Viktor Fomin

Personal information
- Full name: Viktor Trokhymovych Fomin
- Date of birth: 13 January 1929
- Place of birth: Sloviansk, Ukrainian SSR
- Date of death: 29 December 2007 (aged 78)
- Position(s): Striker

Youth career
- Lokomotiv Sloviansk

Senior career*
- Years: Team / Apps / (Gls)
- 1948: Stal Zhdanov
- 1949–1953: Shakhtyor Stalino / 90 / (24)
- 1953–1959: Dynamo Kyiv / 121 / (13)
- 1959–1960: Arsenal Kyiv / 24 / (7)
- 1960: Lokomotiv Vinnytsia / 8 / (1)

International career
- 1955–1957: USSR / 3 / (0)
- 1956: Ukraine / 4 / (1)

Managerial career
- 1970: Shakhtar Kadiivka
- 1973: Avanhard Sevastopol
- 1978: Spartak Ivano-Frankivsk
- 1981: SKA Kyiv (assistant)
- 1990: Okean Kerch (director)
- 1991: Okean Kerch

= Viktor Fomin =

Ukrainian football player (1929–2007)

Viktor Trokhymovych Fomin (Віктор Троxимович Фомін, Виктор Трофимович Фомин; born 13 January 1929 in Sloviansk; died 29 December 2007) was a Ukrainian football player. Master of Sports of the USSR (1970). The first Ukrainian Player of the year (1950).

==Honours==
- Soviet Cup winner: 1954.

==International career==
Fomin made his debut for USSR on 26 June 1955 in an away friendly game against Sweden in Stockholm when he came out as substitute on the 41st minute (the Soviet Union won the game 6:0).

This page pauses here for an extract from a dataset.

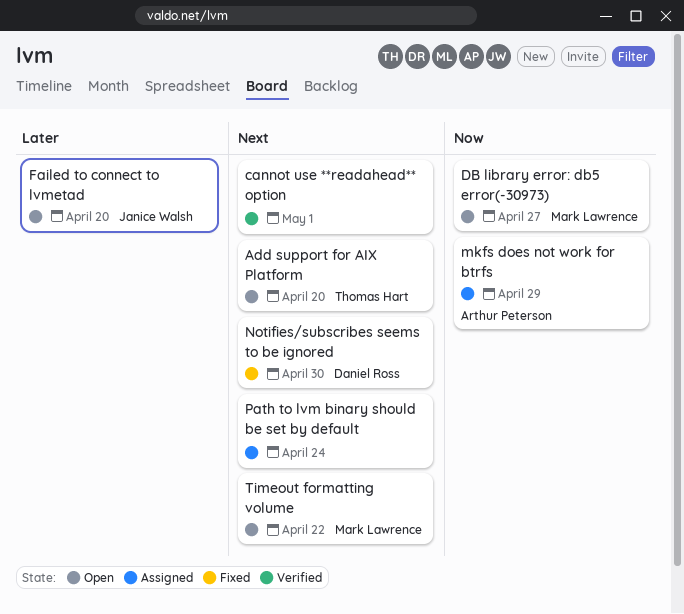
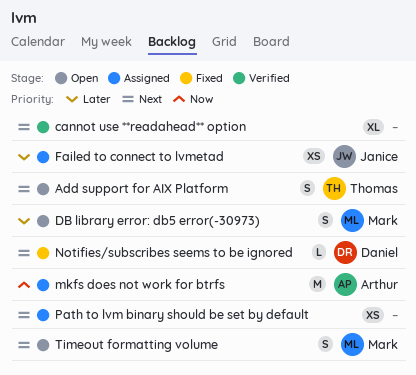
DB library error: db5 error(-30973), priority: Now -> Later
Failed to connect to lvmetad, status: Open -> Assigned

He played in a 1958 FIFA World Cup qualifier, but was not selected to the final tournament squad. He also participated in the away game against Bulgaria (21 July 1955 USSR 4:0) and Finland at Dynamo Stadium in Moscow (27 July 1955 USSR 2:1). In Bulgaria he also came out as a substitute on the 25th minute while playing a full game against Finland. Fomin participated in one unofficial friendly on 27 February 1955 in India where the Soviet Union was victorious 3:0. He played all 90 minutes of play-time.

In 1956 Fomin played couple of games for Ukraine at the Spartakiad of the Peoples of the USSR.